In this theory, gravity is still determined by the geometry of space-time. However, in addition to matter, there is this scalar field (which carries mass-energy and is thus a further source of gravity in addition to matter.) Then, this scalar field also determines the strength of coupling between matter and space-time (i.e., the extent to which a unit mass of matter bends space-time.)
Now it so happens that it is possible to transform away this variable gravitational constant and make it truly constant by a mathematical transformation called a conformal transformation. Basically, it amounts to reparameterizing space-time in such a way that the value of the gravitational constant becomes the same everywhere. (This transformation is described as switching from the Jordan frame to the Einstein frame.) However, this transformation is not without cost. As we transform away the coupling between the geometry of space-time and the scalar field, we end up introducing a variable coupling between the matter Lagrangian LM and the scalar field. The physics is now different! The geometry of space-time is now determined by a fixed coupling constant as in Einstein’s theory, but the trajectory of matter is no longer determined by geometry alone: there is an extra force, a so-called scalar force, acting on matter.

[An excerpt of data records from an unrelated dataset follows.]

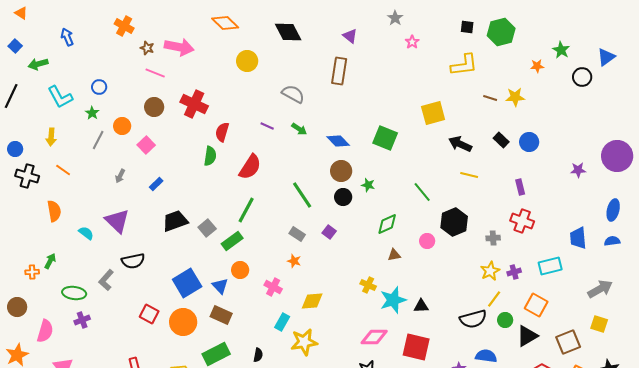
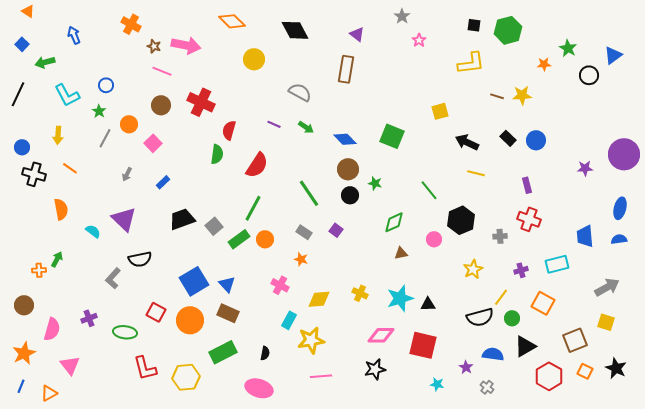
yellow square: (433, 113) -> (440, 111), size x0.7
orange circle: (240, 270) -> (265, 239), moved
yellow star: (490, 271) -> (473, 269), moved
yellow cross: (368, 285) -> (360, 293), moved
green ellipse: (74, 293) -> (125, 332), moved
black triangle: (527, 336) -> (525, 346), moved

At first sight, this might seem weird. A simple mathematical transformation should not change the physics, or should it? Well… it does yet it doesn’t. If you fire a cannonball in Jordan-Brans-Dicke theory and calculate its trajectory, it will trace the same trajectory regardless which frame, the Jordan or the Einstein frame, you use to calculate it. It’s the interpretation of this trajectory that differs between the two frames. In the Jordan frame, the cannonball is said to follow a geodesic trajectory, but that geodesic, i.e., the curvature of spacetime, is affected by a varying gravitational constant. In the Einstein frame, the cannonball’s trajectory is not a geodesic anymore; the geodesic trajectory is determined by a fixed gravitational constant, but on top of that, an extra force deflects the cannonball.
One particular kind of scalar-tensor theory can be written in a form in which there is no variable gravitational constant and no coupling between the scalar field and matter either. This is the so-called “minimally coupled” scalar-tensor theory, in which the scalar field influences matter only indirectly: the scalar field has mass-energy, which gravitates, and this contributes to the overall gravitational field. Things can get tricky here: a scalar-tensor theory may be written in a form that does not look like a minimally coupled theory at all, yet it may be possible to transform it into one by an appropriate conformal transformation. However, this is not always the case: for instance, Jordan-Brans-Dicke theory cannot be transformed into a minimally coupled scalar-tensor theory this way, the two classes of theories are manifestly different.
When things get really interesting is when additional fields are present in a more complex theory, such as scalar-tensor-vector gravity. In that case, a conformal transformation can have surprising consequences on the coupling between these additional fields and the scalar field.